> Work order:
Pick out every line below that contains the word "Orient" and copy each of those lines in full.

▶

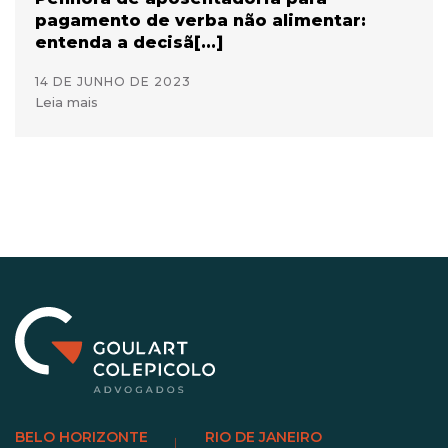
pagamento de verba não alimentar:
entenda a decisã[...]
14 DE JUNHO DE 2023
Leia mais
BELO HORIZONTE
RIO DE JANEIRO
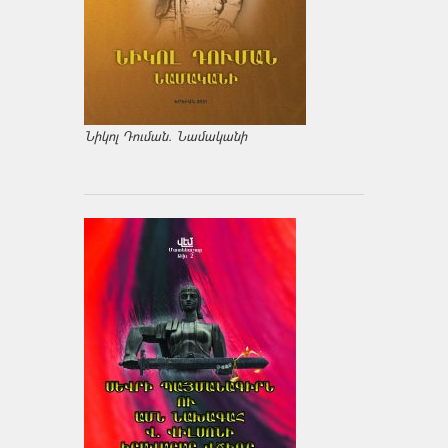
Նիկոլ Դուման. Նամականի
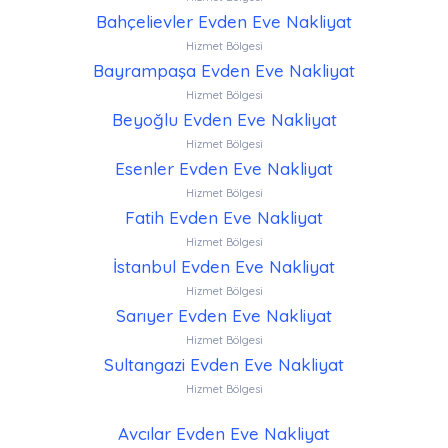
Bahçelievler Evden Eve Nakliyat
Hizmet Bölgesi
Bayrampaşa Evden Eve Nakliyat
Hizmet Bölgesi
Beyoğlu Evden Eve Nakliyat
Hizmet Bölgesi
Esenler Evden Eve Nakliyat
Hizmet Bölgesi
Fatih Evden Eve Nakliyat
Hizmet Bölgesi
İstanbul Evden Eve Nakliyat
Hizmet Bölgesi
Sarıyer Evden Eve Nakliyat
Hizmet Bölgesi
Sultangazi Evden Eve Nakliyat
Hizmet Bölgesi
Avcılar Evden Eve Nakliyat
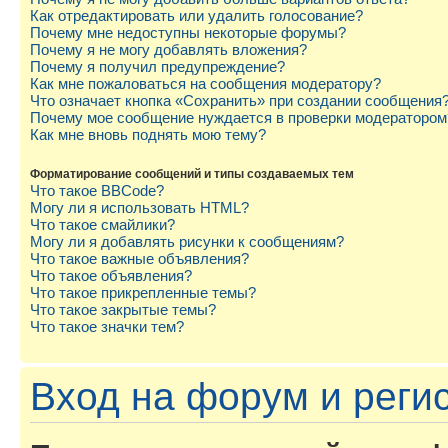
Как отредактировать или удалить голосование?
Почему мне недоступны некоторые форумы?
Почему я не могу добавлять вложения?
Почему я получил предупреждение?
Как мне пожаловаться на сообщения модератору?
Что означает кнопка «Сохранить» при создании сообщения
Почему мое сообщение нуждается в проверки модератором
Как мне вновь поднять мою тему?
Форматирование сообщений и типы создаваемых тем
Что такое BBCode?
Могу ли я использовать HTML?
Что такое смайлики?
Могу ли я добавлять рисунки к сообщениям?
Что такое важные объявления?
Что такое объявления?
Что такое прикрепленные темы?
Что такое закрытые темы?
Что такое значки тем?
Вход на форум и реги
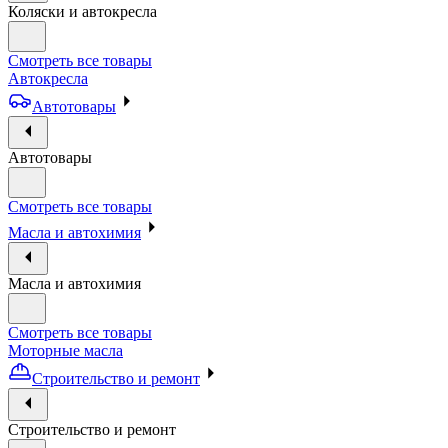
Коляски и автокресла
Смотреть все товары
Автокресла
Автотовары
Автотовары
Смотреть все товары
Масла и автохимия
Масла и автохимия
Смотреть все товары
Моторные масла
Строительство и ремонт
Строительство и ремонт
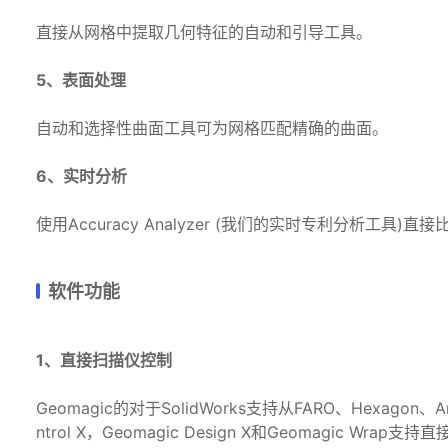
直接从网格中提取几何特征的自动和引导工具。
5、表面处理
自动和选择性曲面工具可为网格匹配精确的曲面。
6、实时分析
使用Accuracy Analyzer (我们的实时专利分析工具)
软件功能
1、直接扫描仪控制
Geomagic的对于SolidWorks支持从FARO、Hexagon、Arte
ntrol X，Geomagic Design X和Geomagic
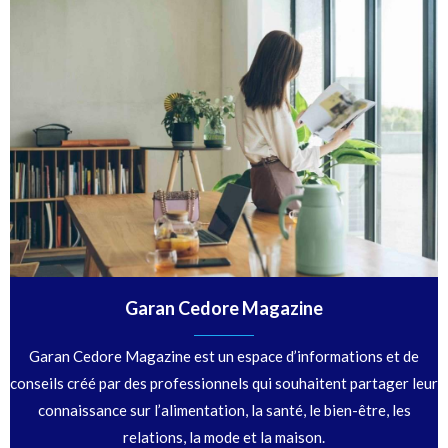
Garan Cedore Magazine
Garan Cedore Magazine est un espace d’informations et de
conseils créé par des professionnels qui souhaitent partager leur
connaissance sur l’alimentation, la santé, le bien-être, les
relations, la mode et la maison.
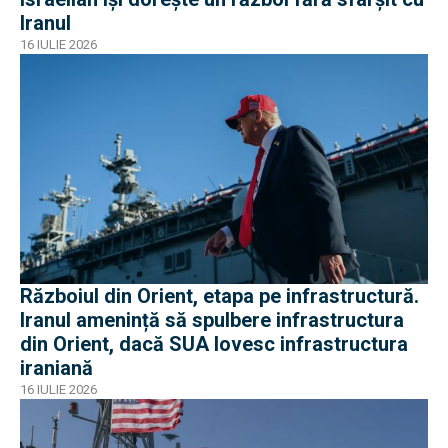
Iranul
16 IULIE 2026
Războiul din Orient, etapa pe infrastructură.
Iranul amenință să spulbere infrastructura
din Orient, dacă SUA lovesc infrastructura
iraniană
16 IULIE 2026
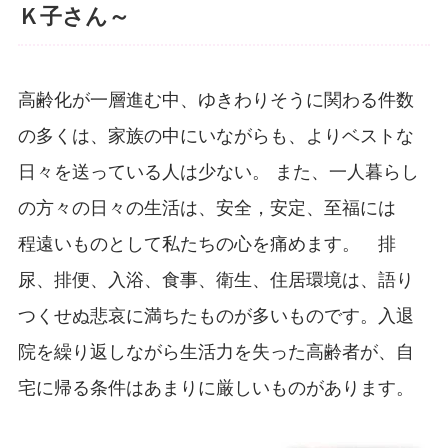
Ｋ子さん～
高齢化が一層進む中、ゆきわりそうに関わる件数
の多くは、家族の中にいながらも、よりベストな
日々を送っている人は少ない。 また、一人暮らし
の方々の日々の生活は、安全，安定、至福には
程遠いものとして私たちの心を痛めます。 排
尿、排便、入浴、食事、衛生、住居環境は、語り
つくせぬ悲哀に満ちたものが多いものです。入退
院を繰り返しながら生活力を失った高齢者が、自
宅に帰る条件はあまりに厳しいものがあります。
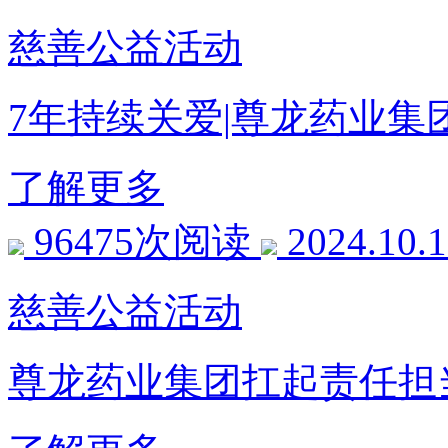
慈善公益活动
7年持续关爱|尊龙药业
了解更多
96475次阅读
2024.10.
慈善公益活动
尊龙药业集团扛起责任担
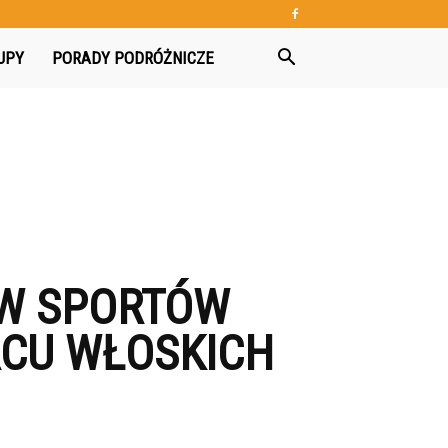
UPY
PORADY PODRÓŻNICZE
ÓW SPORTÓW
RCU WŁOSKICH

◀

> Response for this exercise:
Războiul din Orient, etapa pe infrastructură.
din Orient, dacă SUA lovesc infrastructura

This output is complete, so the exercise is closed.